▸ PROVIDED INFORMATION
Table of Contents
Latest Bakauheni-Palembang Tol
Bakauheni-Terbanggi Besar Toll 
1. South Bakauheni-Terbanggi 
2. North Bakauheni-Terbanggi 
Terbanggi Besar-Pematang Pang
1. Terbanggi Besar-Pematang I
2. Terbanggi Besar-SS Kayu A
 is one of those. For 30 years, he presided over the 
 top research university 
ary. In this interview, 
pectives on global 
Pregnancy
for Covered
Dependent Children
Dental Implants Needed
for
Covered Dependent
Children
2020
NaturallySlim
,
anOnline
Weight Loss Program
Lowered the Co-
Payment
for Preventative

--

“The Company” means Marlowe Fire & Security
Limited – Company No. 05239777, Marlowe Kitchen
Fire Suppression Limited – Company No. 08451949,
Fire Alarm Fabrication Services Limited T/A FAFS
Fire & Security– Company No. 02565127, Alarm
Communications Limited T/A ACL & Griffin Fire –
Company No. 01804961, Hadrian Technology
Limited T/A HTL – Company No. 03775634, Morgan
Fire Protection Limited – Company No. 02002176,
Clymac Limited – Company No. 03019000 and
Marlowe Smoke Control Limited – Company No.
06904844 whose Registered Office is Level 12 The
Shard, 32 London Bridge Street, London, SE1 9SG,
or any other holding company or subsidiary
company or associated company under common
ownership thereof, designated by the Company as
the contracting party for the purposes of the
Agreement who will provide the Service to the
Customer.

▸ TASK DESCRIPTION
Retype exactly the span of lines from the one with "Latest Bakauheni-Palembang Tol" through the one with "Weight Loss Program"; include both ends and omit the rest of the material.

▸ ANSWER FOR THE TASK
Latest Bakauheni-Palembang Tol
Bakauheni-Terbanggi Besar Toll 
1. South Bakauheni-Terbanggi 
2. North Bakauheni-Terbanggi 
Terbanggi Besar-Pematang Pang
1. Terbanggi Besar-Pematang I
2. Terbanggi Besar-SS Kayu A
 is one of those. For 30 years, he presided over the 
 top research university 
ary. In this interview, 
pectives on global 
Pregnancy
for Covered
Dependent Children
Dental Implants Needed
for
Covered Dependent
Children
2020
NaturallySlim
,
anOnline
Weight Loss Program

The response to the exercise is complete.